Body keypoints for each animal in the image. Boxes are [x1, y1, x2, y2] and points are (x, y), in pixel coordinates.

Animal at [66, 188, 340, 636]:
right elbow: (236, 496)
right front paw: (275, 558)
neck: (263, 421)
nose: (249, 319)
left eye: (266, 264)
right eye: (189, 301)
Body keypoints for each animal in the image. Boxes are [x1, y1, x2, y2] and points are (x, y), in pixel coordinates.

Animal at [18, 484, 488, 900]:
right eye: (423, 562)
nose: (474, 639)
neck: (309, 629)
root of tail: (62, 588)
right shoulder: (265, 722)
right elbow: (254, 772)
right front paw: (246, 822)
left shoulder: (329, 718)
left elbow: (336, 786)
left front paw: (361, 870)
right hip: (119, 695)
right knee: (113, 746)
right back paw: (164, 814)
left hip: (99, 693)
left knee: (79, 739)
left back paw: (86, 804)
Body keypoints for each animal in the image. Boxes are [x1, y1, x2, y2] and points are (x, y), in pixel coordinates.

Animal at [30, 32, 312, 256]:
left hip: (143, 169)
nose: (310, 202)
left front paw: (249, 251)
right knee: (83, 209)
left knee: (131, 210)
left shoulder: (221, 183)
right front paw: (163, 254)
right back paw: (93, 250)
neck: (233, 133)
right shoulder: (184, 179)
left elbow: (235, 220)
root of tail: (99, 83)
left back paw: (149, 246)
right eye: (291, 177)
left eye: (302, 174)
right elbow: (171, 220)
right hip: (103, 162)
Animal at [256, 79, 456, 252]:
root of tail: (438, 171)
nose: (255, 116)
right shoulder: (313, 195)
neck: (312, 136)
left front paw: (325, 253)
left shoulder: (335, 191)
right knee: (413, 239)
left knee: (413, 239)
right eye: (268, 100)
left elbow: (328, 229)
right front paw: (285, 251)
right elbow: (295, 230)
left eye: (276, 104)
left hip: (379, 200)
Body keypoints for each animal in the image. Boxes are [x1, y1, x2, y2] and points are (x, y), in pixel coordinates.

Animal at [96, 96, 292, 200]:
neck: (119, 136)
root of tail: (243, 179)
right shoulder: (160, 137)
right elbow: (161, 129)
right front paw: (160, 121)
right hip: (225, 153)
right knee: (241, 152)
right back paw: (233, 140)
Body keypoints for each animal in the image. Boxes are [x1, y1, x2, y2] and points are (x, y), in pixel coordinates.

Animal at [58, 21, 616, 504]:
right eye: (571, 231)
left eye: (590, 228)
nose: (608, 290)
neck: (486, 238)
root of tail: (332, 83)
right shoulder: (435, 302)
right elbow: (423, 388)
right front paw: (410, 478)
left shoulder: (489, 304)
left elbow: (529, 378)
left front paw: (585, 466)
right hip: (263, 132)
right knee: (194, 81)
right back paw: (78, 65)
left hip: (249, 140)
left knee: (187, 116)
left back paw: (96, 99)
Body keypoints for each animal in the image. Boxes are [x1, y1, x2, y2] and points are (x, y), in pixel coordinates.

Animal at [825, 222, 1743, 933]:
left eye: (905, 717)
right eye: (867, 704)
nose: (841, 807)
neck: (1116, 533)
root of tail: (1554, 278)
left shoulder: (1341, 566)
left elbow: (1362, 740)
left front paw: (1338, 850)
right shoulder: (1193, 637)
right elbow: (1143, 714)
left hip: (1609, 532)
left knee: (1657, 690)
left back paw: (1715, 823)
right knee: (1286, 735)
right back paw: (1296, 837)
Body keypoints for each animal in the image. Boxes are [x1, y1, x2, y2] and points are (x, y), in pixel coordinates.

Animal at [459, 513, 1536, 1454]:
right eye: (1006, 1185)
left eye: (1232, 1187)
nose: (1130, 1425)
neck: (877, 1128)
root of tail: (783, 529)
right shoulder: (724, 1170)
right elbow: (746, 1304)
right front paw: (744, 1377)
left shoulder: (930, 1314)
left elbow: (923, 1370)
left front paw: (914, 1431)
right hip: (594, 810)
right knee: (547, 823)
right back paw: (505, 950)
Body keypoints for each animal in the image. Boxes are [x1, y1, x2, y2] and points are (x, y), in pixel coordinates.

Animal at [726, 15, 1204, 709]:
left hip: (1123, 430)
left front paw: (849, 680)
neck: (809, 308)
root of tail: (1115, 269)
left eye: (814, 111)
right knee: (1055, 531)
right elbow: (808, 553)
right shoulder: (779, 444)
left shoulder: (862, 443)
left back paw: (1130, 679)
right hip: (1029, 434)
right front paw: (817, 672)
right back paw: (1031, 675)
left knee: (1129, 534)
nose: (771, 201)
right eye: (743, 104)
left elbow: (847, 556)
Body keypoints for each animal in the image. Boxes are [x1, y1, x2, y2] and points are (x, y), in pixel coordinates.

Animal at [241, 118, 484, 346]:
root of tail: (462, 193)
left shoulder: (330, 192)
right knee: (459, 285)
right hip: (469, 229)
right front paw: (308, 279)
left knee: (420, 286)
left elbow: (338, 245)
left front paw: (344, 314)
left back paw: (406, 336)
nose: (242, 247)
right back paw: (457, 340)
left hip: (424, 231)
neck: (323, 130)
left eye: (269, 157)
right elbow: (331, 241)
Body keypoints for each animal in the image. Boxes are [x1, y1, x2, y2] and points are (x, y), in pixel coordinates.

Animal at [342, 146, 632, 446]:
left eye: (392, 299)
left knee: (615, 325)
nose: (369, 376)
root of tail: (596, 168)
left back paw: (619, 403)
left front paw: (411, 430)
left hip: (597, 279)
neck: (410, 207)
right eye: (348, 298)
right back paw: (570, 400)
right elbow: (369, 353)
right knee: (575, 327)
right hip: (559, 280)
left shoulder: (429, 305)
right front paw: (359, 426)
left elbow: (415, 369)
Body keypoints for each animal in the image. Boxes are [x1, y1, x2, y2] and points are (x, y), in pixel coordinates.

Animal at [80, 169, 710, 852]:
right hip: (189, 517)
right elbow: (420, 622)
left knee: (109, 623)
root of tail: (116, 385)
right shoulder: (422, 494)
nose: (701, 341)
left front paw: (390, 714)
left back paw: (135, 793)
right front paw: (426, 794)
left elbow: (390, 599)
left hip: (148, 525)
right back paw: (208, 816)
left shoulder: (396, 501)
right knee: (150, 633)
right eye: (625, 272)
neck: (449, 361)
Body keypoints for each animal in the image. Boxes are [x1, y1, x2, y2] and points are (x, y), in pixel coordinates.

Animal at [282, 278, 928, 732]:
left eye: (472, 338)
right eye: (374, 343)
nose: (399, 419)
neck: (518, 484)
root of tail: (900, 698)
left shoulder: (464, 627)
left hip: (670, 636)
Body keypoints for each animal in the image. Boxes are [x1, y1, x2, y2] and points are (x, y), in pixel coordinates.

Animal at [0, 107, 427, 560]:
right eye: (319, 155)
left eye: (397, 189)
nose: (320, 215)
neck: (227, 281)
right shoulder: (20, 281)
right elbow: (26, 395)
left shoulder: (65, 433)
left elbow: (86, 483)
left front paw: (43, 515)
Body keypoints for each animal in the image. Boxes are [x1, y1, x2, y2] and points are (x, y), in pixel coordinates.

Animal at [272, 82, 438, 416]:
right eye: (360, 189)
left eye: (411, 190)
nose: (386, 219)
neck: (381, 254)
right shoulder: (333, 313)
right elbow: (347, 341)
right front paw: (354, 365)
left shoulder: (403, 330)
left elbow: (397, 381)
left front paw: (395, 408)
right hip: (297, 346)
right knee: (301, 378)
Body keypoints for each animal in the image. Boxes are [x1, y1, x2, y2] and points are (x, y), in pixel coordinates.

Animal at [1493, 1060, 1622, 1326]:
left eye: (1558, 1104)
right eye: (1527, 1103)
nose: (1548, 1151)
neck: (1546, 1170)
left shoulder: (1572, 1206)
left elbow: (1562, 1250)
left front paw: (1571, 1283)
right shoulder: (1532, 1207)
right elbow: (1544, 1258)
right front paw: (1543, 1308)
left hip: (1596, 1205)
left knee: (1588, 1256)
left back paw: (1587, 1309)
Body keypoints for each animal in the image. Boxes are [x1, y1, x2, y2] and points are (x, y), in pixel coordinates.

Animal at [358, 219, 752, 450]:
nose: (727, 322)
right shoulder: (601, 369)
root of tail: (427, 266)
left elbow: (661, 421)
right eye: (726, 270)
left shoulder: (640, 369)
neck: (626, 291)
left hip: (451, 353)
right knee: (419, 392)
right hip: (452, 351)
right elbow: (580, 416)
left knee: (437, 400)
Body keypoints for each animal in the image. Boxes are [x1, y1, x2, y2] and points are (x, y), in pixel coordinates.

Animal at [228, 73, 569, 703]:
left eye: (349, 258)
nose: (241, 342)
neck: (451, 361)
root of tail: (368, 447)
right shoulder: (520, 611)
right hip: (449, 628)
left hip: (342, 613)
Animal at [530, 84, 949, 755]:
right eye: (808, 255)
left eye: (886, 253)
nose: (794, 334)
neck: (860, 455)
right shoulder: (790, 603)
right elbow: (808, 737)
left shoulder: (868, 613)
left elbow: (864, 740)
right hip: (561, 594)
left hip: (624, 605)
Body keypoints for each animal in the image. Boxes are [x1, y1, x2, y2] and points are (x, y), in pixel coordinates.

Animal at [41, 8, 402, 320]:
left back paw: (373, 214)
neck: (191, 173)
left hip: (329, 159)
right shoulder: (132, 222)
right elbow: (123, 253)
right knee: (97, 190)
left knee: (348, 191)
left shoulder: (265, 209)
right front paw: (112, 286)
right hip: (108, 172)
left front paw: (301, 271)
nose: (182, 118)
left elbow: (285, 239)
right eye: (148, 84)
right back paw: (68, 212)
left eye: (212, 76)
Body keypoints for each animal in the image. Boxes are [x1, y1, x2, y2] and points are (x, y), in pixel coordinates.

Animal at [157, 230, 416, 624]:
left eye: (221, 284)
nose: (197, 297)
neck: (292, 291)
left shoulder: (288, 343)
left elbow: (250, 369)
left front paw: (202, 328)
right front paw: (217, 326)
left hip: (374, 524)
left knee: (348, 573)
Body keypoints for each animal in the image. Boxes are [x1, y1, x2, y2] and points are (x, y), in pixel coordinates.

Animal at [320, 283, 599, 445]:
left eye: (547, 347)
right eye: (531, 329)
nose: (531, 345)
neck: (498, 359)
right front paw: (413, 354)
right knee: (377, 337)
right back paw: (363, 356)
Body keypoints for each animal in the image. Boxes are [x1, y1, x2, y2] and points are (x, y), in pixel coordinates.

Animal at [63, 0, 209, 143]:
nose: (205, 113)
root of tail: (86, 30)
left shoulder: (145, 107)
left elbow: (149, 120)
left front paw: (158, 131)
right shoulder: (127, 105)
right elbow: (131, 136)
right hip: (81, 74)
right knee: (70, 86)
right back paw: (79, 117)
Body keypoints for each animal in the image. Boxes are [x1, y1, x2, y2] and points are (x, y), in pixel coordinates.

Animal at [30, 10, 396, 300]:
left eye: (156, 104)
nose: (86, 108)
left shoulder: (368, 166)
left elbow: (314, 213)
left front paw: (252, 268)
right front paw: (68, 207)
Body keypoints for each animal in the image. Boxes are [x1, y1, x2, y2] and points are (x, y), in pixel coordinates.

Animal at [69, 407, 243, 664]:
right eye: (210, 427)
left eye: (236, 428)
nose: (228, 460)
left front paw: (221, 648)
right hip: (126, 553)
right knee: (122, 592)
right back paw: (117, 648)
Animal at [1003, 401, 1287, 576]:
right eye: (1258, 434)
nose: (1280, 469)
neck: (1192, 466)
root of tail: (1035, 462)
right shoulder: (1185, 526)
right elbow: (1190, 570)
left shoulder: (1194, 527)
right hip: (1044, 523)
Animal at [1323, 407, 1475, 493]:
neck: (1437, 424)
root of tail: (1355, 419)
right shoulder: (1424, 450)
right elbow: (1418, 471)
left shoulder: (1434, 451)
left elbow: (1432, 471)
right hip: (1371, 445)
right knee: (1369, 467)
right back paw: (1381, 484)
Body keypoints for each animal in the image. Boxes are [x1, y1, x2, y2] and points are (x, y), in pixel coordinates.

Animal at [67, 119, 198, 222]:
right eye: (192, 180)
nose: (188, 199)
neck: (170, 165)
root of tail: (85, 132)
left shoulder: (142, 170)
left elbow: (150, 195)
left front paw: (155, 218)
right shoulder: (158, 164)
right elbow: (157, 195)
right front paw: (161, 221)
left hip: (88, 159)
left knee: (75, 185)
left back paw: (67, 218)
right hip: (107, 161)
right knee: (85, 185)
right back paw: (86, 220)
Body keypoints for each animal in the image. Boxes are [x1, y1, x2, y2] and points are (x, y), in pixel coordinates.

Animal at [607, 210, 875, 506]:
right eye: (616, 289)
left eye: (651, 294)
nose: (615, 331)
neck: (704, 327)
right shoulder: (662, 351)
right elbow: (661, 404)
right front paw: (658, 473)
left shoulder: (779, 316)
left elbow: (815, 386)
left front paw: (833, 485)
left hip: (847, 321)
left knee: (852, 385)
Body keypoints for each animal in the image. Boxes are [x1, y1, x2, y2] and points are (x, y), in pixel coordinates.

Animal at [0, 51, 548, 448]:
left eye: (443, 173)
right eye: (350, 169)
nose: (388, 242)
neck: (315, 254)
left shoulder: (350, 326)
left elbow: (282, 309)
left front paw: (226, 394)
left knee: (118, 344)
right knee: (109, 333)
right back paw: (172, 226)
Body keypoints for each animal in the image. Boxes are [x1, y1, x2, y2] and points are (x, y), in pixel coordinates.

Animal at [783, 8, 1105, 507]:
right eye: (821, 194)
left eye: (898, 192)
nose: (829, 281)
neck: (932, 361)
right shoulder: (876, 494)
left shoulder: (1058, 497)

--------------------------------

The lines above from the one with "nose: (531, 345)" through the one with "left knee: (75, 185)" are to be duplicated exactly, ends included, with nothing added.

nose: (531, 345)
neck: (498, 359)
right front paw: (413, 354)
right knee: (377, 337)
right back paw: (363, 356)
Body keypoints for each animal in the image. Boxes are [x1, y1, x2, y2] and points are (x, y), in pixel coordinates.

Animal at [63, 0, 209, 143]:
nose: (205, 113)
root of tail: (86, 30)
left shoulder: (145, 107)
left elbow: (149, 120)
left front paw: (158, 131)
right shoulder: (127, 105)
right elbow: (131, 136)
right hip: (81, 74)
right knee: (70, 86)
right back paw: (79, 117)
Body keypoints for each animal in the image. Boxes are [x1, y1, x2, y2] and points are (x, y), in pixel coordinates.

Animal at [30, 10, 396, 300]:
left eye: (156, 104)
nose: (86, 108)
left shoulder: (368, 166)
left elbow: (314, 213)
left front paw: (252, 268)
right front paw: (68, 207)
Body keypoints for each animal in the image. Boxes are [x1, y1, x2, y2] and points are (x, y), in pixel coordinates.

Animal at [69, 407, 243, 664]:
right eye: (210, 427)
left eye: (236, 428)
nose: (228, 460)
left front paw: (221, 648)
right hip: (126, 553)
right knee: (122, 592)
right back paw: (117, 648)
Animal at [1003, 401, 1287, 576]:
right eye: (1258, 434)
nose: (1280, 469)
neck: (1192, 466)
root of tail: (1035, 462)
right shoulder: (1185, 526)
right elbow: (1190, 570)
left shoulder: (1194, 527)
right hip: (1044, 523)
Animal at [1323, 407, 1475, 493]:
neck: (1437, 424)
root of tail: (1355, 419)
right shoulder: (1424, 450)
right elbow: (1418, 471)
left shoulder: (1434, 451)
left elbow: (1432, 471)
right hip: (1371, 445)
right knee: (1369, 467)
right back paw: (1381, 484)
Body keypoints for each animal in the image. Boxes are [x1, y1, x2, y2] and points are (x, y), in pixel coordinates.

Animal at [67, 119, 198, 222]:
right eye: (192, 180)
nose: (188, 199)
neck: (170, 165)
root of tail: (85, 132)
left shoulder: (142, 170)
left elbow: (150, 195)
left front paw: (155, 218)
right shoulder: (158, 164)
right elbow: (157, 195)
right front paw: (161, 221)
left hip: (88, 159)
left knee: (75, 185)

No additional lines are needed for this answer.